Your task
I need every line that includes the word "controller" copied from the material.

★ ★ ★ ★

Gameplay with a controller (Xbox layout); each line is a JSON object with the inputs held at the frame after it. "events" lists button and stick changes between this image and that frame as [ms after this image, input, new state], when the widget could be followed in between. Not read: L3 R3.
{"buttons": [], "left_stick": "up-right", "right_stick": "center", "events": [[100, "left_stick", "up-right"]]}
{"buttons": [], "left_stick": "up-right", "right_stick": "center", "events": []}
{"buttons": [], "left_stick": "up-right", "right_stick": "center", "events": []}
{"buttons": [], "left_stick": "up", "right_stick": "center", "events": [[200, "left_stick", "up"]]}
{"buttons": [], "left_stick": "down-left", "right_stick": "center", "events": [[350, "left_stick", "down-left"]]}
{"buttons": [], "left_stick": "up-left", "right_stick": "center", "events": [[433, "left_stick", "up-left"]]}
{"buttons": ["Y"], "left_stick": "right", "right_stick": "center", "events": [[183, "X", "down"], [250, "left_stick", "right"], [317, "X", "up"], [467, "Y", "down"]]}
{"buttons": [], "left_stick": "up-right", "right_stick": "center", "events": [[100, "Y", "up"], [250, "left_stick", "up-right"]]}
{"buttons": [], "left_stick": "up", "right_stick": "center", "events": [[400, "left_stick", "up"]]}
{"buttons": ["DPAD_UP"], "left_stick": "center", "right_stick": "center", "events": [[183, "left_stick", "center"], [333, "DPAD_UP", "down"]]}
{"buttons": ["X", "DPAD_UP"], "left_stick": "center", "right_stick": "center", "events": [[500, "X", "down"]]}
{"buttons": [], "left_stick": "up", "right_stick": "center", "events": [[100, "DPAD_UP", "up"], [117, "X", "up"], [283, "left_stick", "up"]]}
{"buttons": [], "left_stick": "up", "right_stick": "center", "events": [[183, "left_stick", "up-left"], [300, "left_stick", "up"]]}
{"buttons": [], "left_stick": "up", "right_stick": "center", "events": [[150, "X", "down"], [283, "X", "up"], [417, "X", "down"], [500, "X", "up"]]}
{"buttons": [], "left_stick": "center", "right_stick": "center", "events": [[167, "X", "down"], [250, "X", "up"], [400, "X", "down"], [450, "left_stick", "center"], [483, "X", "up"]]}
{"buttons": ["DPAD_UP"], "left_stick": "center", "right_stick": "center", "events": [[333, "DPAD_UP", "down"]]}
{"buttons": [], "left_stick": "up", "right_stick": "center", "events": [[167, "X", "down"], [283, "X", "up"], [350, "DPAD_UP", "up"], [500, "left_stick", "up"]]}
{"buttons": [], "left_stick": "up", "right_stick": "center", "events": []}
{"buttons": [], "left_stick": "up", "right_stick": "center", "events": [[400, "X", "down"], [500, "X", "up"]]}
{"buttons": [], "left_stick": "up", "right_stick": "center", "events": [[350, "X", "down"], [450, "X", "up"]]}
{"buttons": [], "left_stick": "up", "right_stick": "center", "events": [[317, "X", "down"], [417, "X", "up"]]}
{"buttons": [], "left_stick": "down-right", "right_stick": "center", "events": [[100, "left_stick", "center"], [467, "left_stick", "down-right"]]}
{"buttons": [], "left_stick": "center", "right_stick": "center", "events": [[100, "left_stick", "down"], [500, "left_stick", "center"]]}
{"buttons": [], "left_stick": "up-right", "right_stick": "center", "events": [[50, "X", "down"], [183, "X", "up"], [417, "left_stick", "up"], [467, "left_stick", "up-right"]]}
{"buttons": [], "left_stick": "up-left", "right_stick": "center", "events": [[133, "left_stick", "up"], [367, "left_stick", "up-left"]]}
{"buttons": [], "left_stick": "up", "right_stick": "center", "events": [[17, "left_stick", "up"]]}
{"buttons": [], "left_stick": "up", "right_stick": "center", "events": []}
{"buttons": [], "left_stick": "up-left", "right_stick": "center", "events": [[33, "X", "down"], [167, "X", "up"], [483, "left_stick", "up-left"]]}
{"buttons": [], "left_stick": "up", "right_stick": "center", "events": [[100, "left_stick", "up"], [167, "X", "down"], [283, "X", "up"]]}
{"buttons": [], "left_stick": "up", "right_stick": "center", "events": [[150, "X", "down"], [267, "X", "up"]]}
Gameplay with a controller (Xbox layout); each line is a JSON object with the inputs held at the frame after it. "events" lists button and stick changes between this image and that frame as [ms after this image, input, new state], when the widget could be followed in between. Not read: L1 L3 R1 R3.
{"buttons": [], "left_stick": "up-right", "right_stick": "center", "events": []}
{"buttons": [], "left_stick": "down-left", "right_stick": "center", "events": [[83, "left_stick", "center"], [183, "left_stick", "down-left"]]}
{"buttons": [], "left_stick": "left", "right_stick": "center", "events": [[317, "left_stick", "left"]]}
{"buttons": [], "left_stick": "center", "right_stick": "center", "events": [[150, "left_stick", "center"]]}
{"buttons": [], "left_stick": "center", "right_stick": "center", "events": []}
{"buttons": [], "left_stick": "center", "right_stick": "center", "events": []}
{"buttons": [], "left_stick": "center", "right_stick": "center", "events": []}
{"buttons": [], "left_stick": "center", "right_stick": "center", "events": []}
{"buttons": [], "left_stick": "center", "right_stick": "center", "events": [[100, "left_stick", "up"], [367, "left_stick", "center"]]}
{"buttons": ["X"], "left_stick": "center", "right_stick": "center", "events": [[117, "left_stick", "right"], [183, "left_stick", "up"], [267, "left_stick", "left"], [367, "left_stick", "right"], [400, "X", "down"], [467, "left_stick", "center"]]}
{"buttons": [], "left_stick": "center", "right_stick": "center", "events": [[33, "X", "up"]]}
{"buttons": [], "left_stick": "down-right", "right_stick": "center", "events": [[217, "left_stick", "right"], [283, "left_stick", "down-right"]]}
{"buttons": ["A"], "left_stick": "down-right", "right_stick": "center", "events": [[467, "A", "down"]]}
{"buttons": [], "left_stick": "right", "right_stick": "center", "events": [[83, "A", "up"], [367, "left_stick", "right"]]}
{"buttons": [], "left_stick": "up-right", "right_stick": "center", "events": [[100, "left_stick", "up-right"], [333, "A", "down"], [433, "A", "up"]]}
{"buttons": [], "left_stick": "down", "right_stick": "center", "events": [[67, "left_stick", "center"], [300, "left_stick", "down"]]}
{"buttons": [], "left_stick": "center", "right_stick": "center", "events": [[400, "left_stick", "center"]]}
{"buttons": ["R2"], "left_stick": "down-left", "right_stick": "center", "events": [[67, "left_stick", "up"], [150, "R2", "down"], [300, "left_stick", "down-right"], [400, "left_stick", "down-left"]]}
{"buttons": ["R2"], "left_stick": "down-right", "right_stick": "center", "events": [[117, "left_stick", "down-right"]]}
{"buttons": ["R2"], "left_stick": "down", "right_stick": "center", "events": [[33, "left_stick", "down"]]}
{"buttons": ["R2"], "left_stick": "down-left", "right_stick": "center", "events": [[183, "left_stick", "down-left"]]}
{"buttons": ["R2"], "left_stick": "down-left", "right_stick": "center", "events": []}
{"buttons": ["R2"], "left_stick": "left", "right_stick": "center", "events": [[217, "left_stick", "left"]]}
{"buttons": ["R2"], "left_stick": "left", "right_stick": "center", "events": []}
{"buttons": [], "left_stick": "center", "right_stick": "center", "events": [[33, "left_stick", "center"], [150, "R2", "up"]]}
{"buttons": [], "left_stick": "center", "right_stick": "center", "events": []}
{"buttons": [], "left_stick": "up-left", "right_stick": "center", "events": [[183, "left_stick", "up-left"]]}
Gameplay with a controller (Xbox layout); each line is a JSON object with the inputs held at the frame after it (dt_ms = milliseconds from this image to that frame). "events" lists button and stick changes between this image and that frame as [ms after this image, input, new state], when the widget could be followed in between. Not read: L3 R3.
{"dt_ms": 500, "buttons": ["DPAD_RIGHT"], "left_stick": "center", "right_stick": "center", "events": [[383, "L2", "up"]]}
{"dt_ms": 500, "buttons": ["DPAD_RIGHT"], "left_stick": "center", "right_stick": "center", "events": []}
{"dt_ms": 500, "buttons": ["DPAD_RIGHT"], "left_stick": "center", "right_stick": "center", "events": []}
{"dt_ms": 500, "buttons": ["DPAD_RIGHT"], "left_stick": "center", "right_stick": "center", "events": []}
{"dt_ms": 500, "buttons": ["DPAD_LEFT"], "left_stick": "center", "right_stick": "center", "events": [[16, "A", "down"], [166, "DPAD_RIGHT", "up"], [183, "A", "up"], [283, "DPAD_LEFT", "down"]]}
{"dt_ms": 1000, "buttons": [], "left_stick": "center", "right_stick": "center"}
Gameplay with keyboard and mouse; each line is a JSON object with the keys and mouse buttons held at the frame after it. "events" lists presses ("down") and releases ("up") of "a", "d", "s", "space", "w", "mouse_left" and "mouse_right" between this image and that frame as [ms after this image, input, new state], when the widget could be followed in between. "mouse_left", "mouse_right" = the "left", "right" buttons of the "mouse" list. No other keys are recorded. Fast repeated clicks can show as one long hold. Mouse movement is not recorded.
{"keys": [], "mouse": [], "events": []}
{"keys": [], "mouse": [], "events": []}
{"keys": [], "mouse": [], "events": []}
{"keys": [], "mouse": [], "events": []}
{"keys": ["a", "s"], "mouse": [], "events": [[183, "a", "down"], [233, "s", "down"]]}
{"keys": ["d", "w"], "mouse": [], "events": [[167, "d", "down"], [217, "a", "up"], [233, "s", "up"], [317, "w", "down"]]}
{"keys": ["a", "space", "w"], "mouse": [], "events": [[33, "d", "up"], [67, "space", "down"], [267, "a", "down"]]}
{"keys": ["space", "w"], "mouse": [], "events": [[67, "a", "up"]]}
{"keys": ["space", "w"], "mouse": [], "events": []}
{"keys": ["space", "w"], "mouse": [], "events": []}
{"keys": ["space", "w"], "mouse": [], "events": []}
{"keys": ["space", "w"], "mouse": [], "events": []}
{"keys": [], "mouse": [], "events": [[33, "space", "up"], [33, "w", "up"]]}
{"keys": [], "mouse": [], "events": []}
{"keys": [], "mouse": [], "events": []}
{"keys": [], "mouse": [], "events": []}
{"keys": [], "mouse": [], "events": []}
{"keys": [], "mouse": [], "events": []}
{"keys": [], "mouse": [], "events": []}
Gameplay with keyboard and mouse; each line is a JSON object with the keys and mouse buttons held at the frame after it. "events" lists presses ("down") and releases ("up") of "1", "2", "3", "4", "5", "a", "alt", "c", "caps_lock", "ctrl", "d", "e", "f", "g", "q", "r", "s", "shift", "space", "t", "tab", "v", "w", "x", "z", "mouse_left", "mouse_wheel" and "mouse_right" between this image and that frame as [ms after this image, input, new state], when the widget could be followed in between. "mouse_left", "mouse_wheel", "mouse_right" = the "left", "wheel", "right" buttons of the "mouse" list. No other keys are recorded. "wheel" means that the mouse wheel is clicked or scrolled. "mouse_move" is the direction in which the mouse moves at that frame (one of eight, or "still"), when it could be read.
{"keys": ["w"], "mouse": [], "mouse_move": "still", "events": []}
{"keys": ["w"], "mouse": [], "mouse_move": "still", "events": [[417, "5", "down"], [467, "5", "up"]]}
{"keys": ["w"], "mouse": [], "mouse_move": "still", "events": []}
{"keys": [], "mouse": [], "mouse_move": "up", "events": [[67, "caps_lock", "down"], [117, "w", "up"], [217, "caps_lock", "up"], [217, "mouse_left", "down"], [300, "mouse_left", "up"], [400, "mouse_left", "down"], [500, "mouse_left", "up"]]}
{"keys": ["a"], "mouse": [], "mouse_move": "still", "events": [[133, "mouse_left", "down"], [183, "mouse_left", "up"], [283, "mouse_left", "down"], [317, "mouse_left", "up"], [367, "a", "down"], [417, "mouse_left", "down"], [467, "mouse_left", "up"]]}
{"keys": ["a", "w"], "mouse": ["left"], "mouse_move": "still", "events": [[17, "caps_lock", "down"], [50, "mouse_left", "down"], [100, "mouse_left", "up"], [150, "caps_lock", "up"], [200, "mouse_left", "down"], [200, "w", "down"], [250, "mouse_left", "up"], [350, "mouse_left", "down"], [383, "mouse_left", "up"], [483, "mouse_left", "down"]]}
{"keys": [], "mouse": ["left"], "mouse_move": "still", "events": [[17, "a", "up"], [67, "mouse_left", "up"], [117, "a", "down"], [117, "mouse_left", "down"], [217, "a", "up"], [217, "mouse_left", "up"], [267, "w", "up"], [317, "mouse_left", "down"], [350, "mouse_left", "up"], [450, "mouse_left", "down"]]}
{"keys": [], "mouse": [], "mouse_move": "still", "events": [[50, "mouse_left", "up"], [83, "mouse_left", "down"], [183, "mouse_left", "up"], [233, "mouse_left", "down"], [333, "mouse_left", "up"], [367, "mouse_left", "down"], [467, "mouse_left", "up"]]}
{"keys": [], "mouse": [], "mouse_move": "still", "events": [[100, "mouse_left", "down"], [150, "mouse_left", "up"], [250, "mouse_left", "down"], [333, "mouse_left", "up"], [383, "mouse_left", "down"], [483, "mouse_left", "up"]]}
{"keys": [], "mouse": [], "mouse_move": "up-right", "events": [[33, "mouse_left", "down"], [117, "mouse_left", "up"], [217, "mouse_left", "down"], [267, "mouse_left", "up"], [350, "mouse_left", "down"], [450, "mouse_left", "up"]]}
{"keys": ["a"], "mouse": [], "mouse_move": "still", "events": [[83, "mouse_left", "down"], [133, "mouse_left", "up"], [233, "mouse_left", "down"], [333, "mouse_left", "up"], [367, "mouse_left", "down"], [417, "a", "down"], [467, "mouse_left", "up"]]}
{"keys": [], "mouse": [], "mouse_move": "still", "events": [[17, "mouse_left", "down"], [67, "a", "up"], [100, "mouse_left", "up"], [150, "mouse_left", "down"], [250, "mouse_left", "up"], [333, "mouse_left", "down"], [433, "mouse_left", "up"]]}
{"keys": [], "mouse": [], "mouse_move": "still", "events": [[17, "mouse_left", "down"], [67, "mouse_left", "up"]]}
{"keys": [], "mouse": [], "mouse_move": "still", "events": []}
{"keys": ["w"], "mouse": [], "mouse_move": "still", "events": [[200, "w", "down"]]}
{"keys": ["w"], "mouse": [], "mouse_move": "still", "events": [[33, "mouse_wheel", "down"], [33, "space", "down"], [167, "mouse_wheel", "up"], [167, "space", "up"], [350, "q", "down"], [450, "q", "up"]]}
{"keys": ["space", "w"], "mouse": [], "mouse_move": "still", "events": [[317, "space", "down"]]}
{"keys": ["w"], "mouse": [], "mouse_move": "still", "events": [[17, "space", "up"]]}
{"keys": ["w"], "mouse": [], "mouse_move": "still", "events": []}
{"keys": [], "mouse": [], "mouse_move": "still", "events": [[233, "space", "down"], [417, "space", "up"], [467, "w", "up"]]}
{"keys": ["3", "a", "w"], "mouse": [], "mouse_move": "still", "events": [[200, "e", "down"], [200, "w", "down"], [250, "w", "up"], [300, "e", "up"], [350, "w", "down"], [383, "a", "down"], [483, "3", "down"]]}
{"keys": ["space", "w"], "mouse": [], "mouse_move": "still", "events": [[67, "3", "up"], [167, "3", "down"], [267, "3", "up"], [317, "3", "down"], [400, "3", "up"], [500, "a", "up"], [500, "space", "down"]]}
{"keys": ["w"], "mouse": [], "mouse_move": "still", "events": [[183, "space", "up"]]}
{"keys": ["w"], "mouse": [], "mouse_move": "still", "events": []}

★ ★ ★ ★

Task response
Gameplay with a controller (Xbox layout); each line is a JSON object with the inputs held at the frame after it. "events" lists button and stick changes between this image and that frame as [ms after this image, input, new state], when the widget could be followed in between. Not read: L3 R3.
Gameplay with a controller (Xbox layout); each line is a JSON object with the inputs held at the frame after it. "events" lists button and stick changes between this image and that frame as [ms after this image, input, new state], when the widget could be followed in between. Not read: L1 L3 R1 R3.
Gameplay with a controller (Xbox layout); each line is a JSON object with the inputs held at the frame after it (dt_ms = milliseconds from this image to that frame). "events" lists button and stick changes between this image and that frame as [ms after this image, input, new state], when the widget could be followed in between. Not read: L3 R3.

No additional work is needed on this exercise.